One of the traits of bibliomancy is that it gives in to several sub-classifications, one of which is rhapsodomancy derived from rhapsode or "poem, song, ode" and referring to a kind of divination by reading a random passage from a poem. Yet another related practice was that of sortege which was especially popular with the ancient Romans. This involved the drawing of lots or sortes to obtain knowledge of future events and was further classified into   sortes Homerica  ,  sortes Virgilianae , and  sortes Sanctorum, which respectively used the texts of Homer, Virgil and the Bible. 

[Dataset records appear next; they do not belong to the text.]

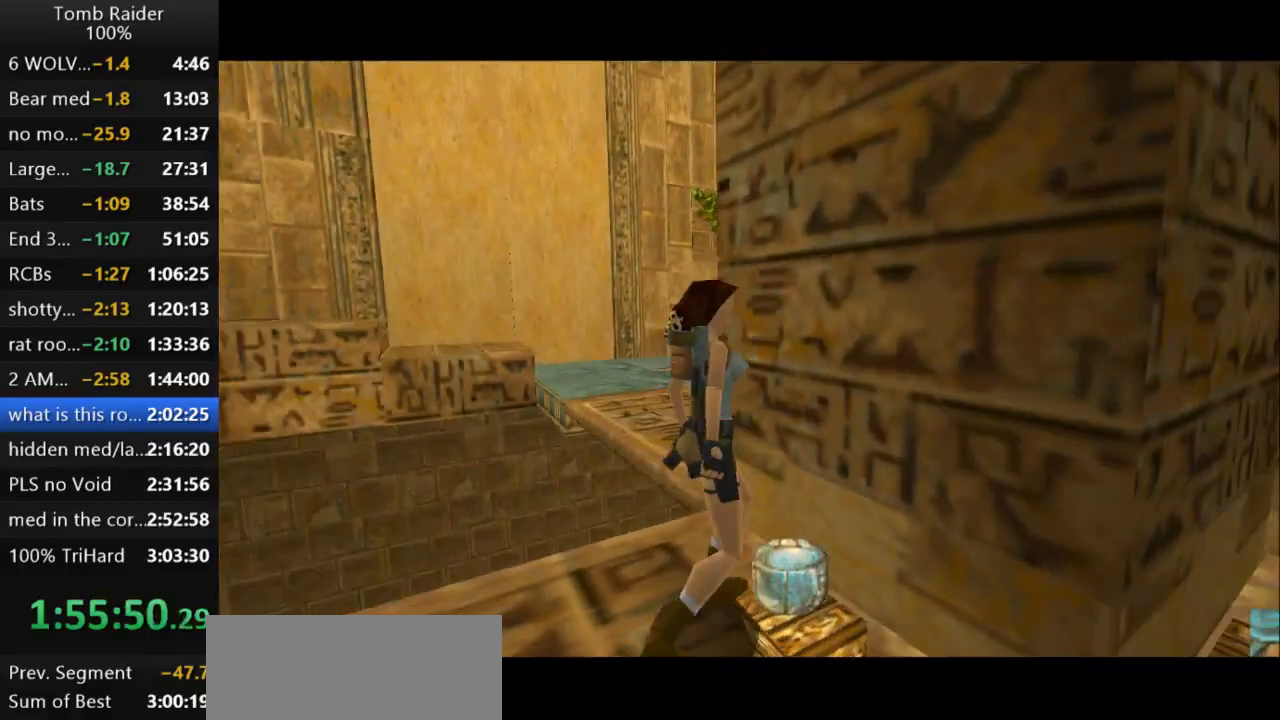
{"keys": ["right"], "events": [[300, "right", "down"]]}
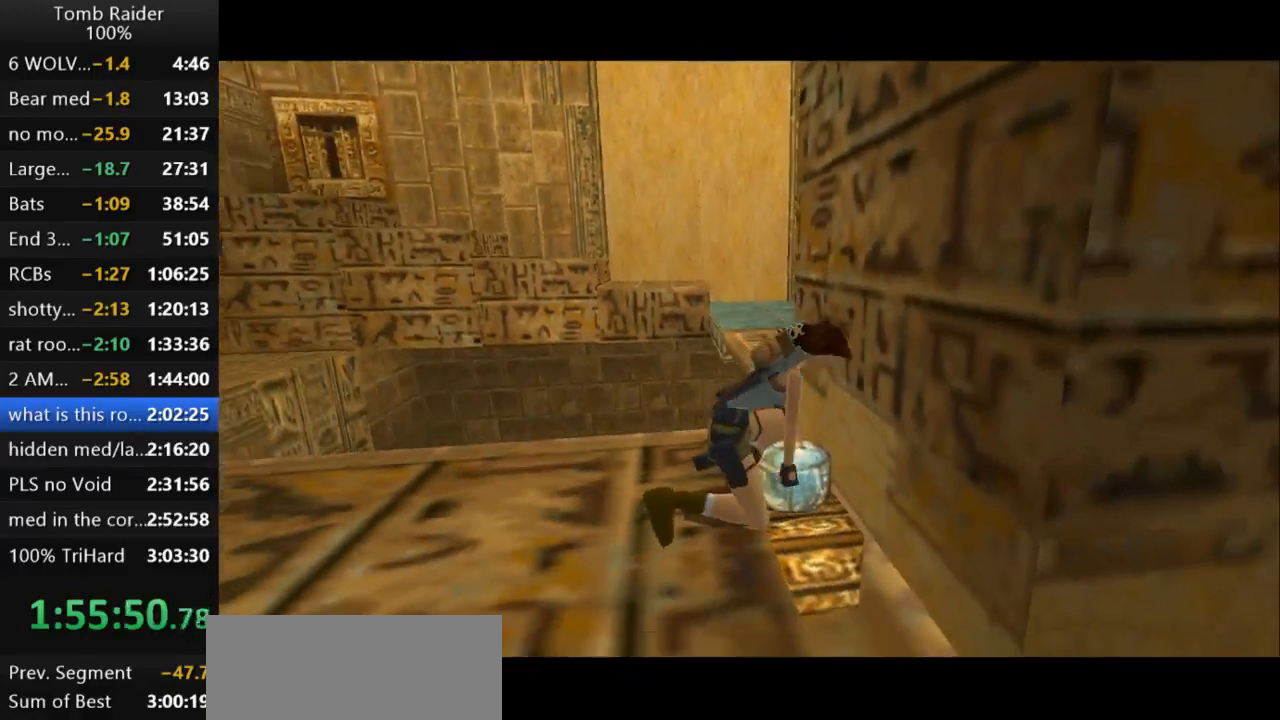
{"keys": ["right"], "events": []}
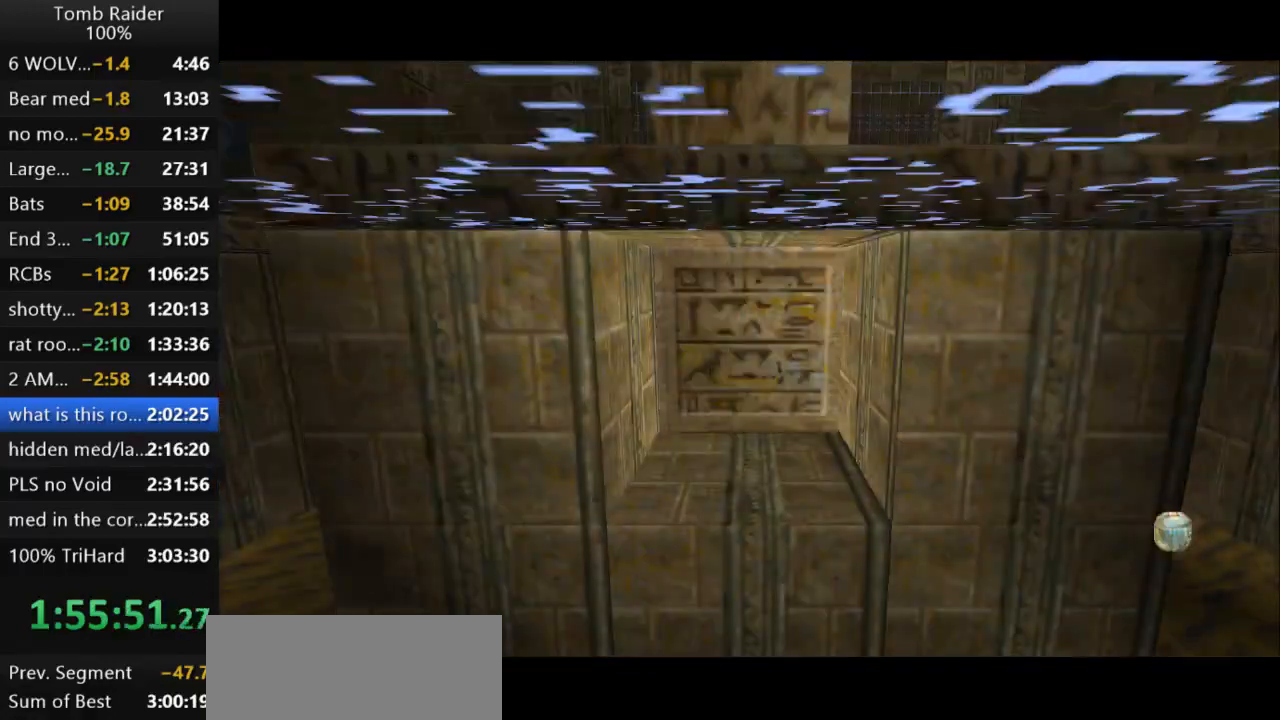
{"keys": ["right"], "events": [[167, "guns", "down"], [300, "guns", "up"], [367, "guns", "down"], [500, "guns", "up"]]}
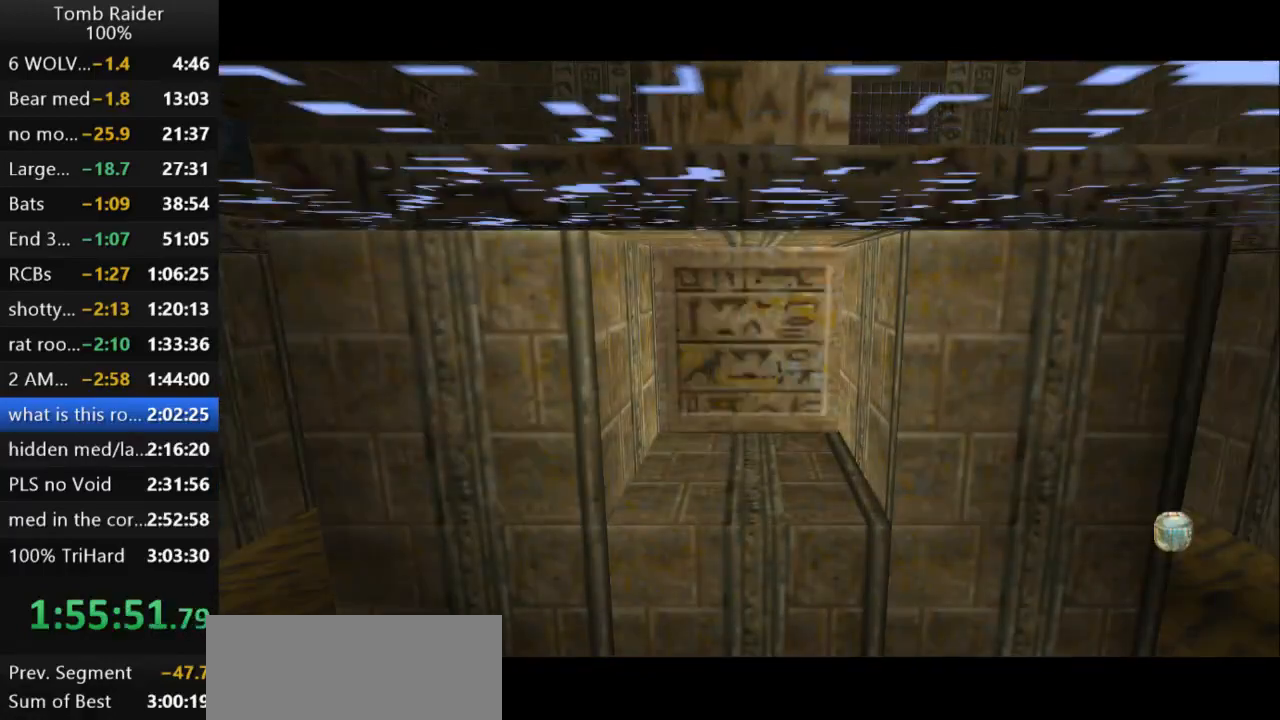
{"keys": ["right"], "events": [[100, "guns", "down"], [200, "guns", "up"], [267, "guns", "down"], [400, "guns", "up"]]}
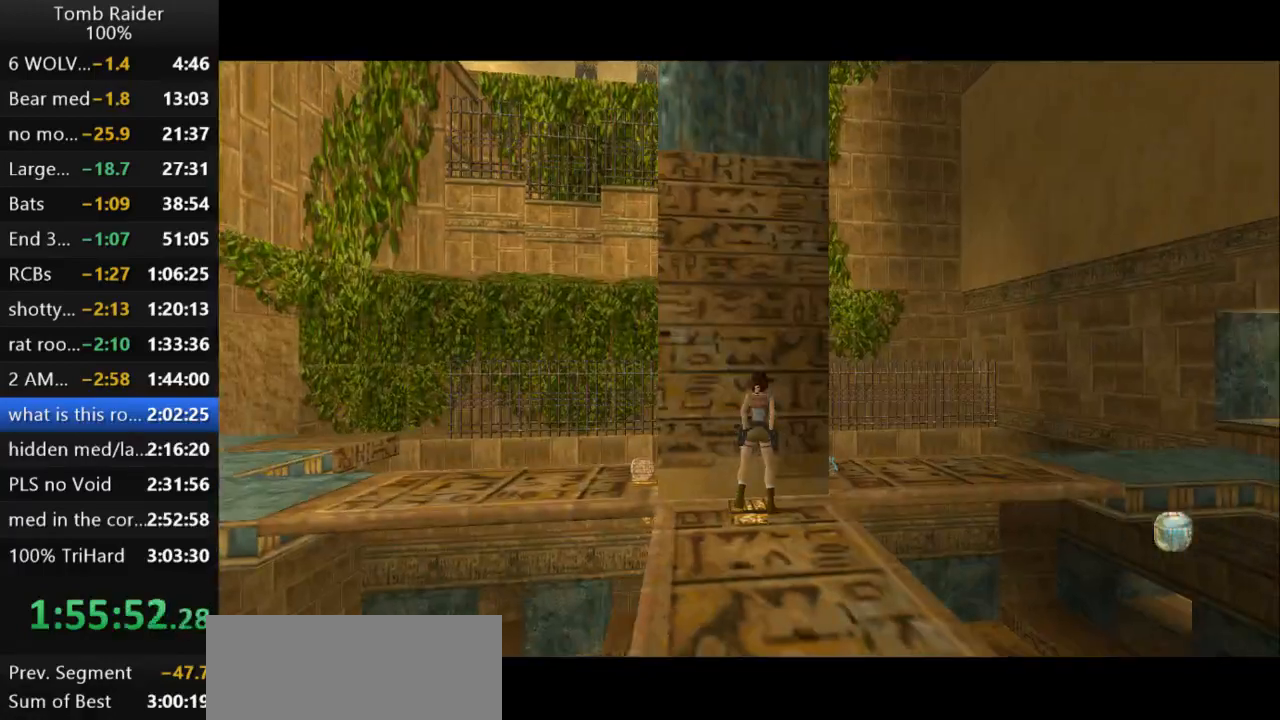
{"keys": ["up"], "events": [[500, "right", "up"], [500, "up", "down"]]}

Then again while in Islamic cultures, Koran was the most preferred book for bibliomancy it was not the only one. For instance in Iran, the dīvān of Hafiz as well as the Masnawī of Rumi was also used for the purpose of divination. In fact the Fāl-e Ḥafez was often used in group bibliomancy where the fate or future of more than one person may be interpreted from the reading of passages or lines in a book. In group bibliomancy, the dīvān or sacred book would be opened at random, and beginning with the ode of the page that one chances upon, each ode in sequence will be read in the name of one of the individuals in the group. The ode is the individual’s fāl or indication of his fortunes. Assigning of the odes is never random and instead depends on the order in which the individuals are seated. An ode which had already been used for one individual in the group is not used as the fāl for a second time.

As a testament to the popularity of bibliomancy in determining a future course of action, several fiction writers have mentioned this particular kind of divination in their works. one of the most remarkable instances is present in Wilkie Collins' 1868 novel The Moonstone, in which the narrator Gabriel Betteredge regularly practices bibliomancy using the pages of Daniel Defoe's Robinson Crusoe. Then again in the novel Man in the High Castle, every major character uses bibliomancy, mainly by casting yarrow stalks in conjunction with the I Ching. In fact the author Philip K. Dick reportedly used this process himself for deciding key points in the story, and was even supposed to have blamed the I Ching for weak plot developments.

The idea that books contain the truth and can tell humans something about matters of great importance – something that would even indicate the course of future events - is a very powerful one. It would have seemed almost magical to primitive illiterate people who would watch scholars and priests able to solve complex problems of life by getting answers from books.  In more ways than one, the ability of being able to read and write in earlier times elevated one into the privileged classes. In fact the act of being able to read and write was so powerful that ancient civilizations attributed the invention of writing to the gods. Thus while the Egyptians considered Thoth and later Isis as the inventor of writing, the ancient Greeks accorded their favorite writer Homer a status of the seer, the prophet and almost God-like. Even the New Testament claims that “In the beginning was the Word, and the Word was with God, and the Word was God”, (King James Bible John 1:1). All these are indications of the sway and significance that bibliomancy held for centuries over mankind as a form of divination.